Mein Rheinfussball

10.05.2017

Mike Wunderlich verrät das Erfolgsgeheimnis

Fünf Jahre benötigte der FC Viktoria Köln um das große Vorhaben Regionalliga-Meisterschaft zu realisieren. In der Saison 16/17 klappte es mit dem Titel.

"Ich glaube, dass das mit mein bestes Jahr war seitdem ich bei der Viktoria bin!" /Bild: Ralph Augstein

Die Viktoria machte die Meisterschaft einige Wochen vor dem Saisonende klar und spielte insgesamt eine souveräne Serie. Letztendlich hatten die ärgsten Verfolger Borussia Dortmund II und Borussia Mönchengladbach II keine Chance gegen eine stabile, starke Viktoria. Die Kölner treffen in der Aufstiegsrelegation auf Nordost-Titelträger FC Carl Zeiss Jena.


RevierSport sprach mit Kölns Kapitän und Torjäger Mike Wunderlich (27 Treffer) über die Meister-Saison und das Erfolgsgeheimnis der erfolgreichen Serie sowie die Aufstiegsspiele gegen Jena.

Mike Wunderlich, was war in dieser Spielzeit ausschlaggebend, dass die Viktoria das Rennen zu ihren Gunsten entschied?

Wir haben Ruhe bewahrt. Sowohl zu Beginn der Saison als wir zweimal Remis spielten, als auch nach der bitteren Derby-Niederlage gegen Köln II und nicht zuletzt nach den zwei missglückten Spielen vor der Winterpause. Wir waren immer fokussiert, konzentriert und ruhig. Das war in den vergangenen Jahren nicht immer der Fall. Es gab diesmal keine großen Transfers oder Nebengeräusche. Wir haben sportliche Argumente geliefert und Siegesserien hingelegt. Der Erfolg bei Borussia Dortmund, den wir nach einem sehr glücklichen Tor eingefahren haben, war für mich persönlich ein entscheidender Faktor. Da habe ich gedacht, wenn man auch mal das Quäntchen Glück in solchen Spielen hat, dann muss das diese Saison einfach klappen. Und es hat geklappt (lacht).

Welchen Anteil hat Trainer Marco Antwerpen an diesem Titel?
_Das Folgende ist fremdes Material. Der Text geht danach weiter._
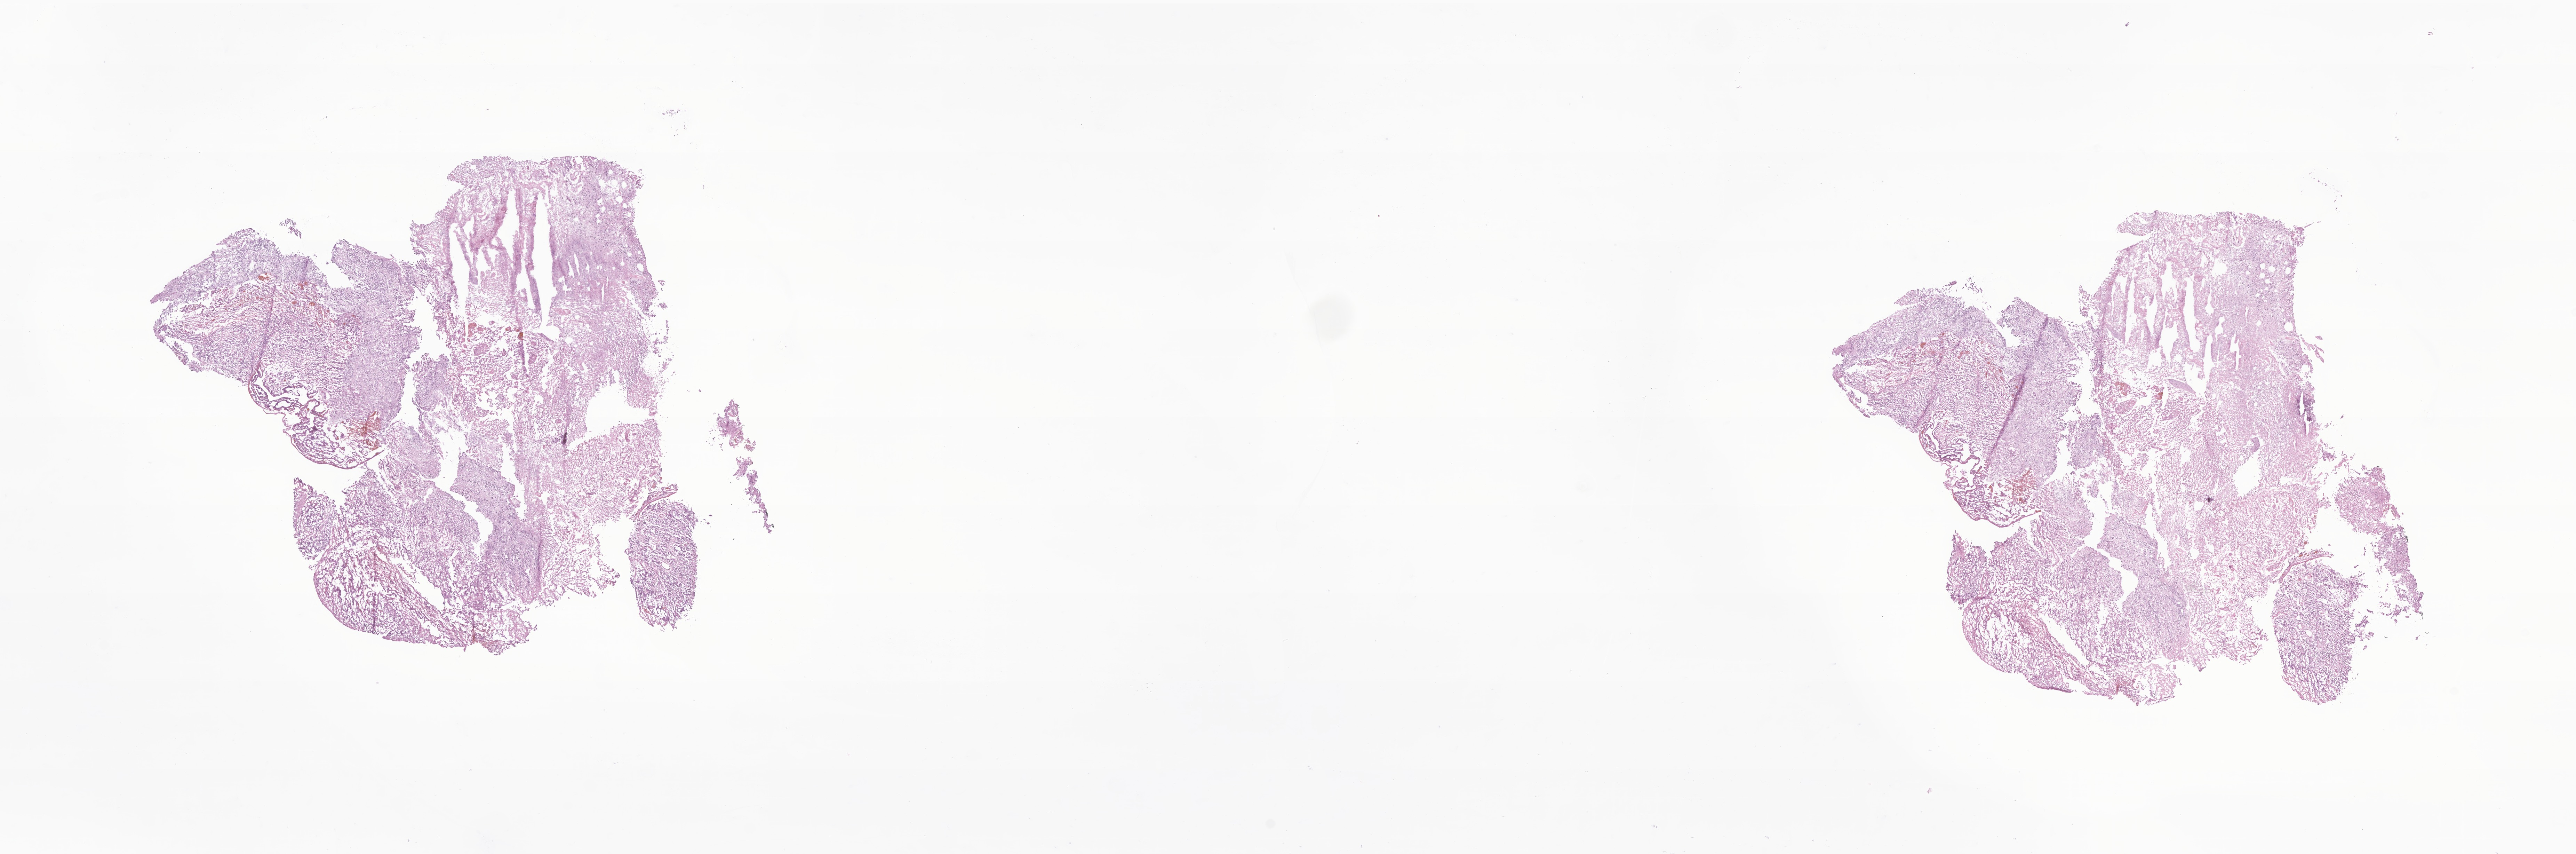
Digitized haematoxylin and eosin-stained section of tumor tissue from the brain, low-resolution overview of the scanned area, about 31.2 x 10.3 mm. Frozen section (OCT-embedded). Patient male; age 94 months (7 years 10 months).
Recorded diagnosis: Ependymoma, NOS.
Einen sehr großen. Er hat es geschafft, alle Spieler zu begeistern, mitzureißen und mitzunehmen. Er hat immer wiederholt, dass alle Mann benötigt werden und das war keine Luftblase. Ich glaube, dass jeder Spieler auf seine Spielzeiten gekommen ist. Jeder Einzelne ist ein vollwertiges Mitglied des Kaders und das ist ein wichtiges Gefühl für einen Spieler. Auch Co-Trainer Claus Costa hat einen tollen Job gemacht. Er ist nah an der Mannschaft dran und hat immer ein offenes Ohr. In der letzten Saison war er ja noch Spieler. Er hält alle bei Laune.

Für Sie persönlich war es auch eine tolle Saison...

Ja, ich glaube, dass das mit mein bestes Jahr war seitdem ich bei der Viktoria bin. In den letzten beiden Spielzeiten haben mich immer Verletzungen viele Wochen zurückgeworfen. Jetzt bin ich ohne Blessuren durchgekommen und habe meine Leistung gebracht. Ich spiele immer für die Mannschaft und freue mich, dass ich ihr mit meinen Toren helfen konnte. Aber wir sind ja noch nicht am Ziel.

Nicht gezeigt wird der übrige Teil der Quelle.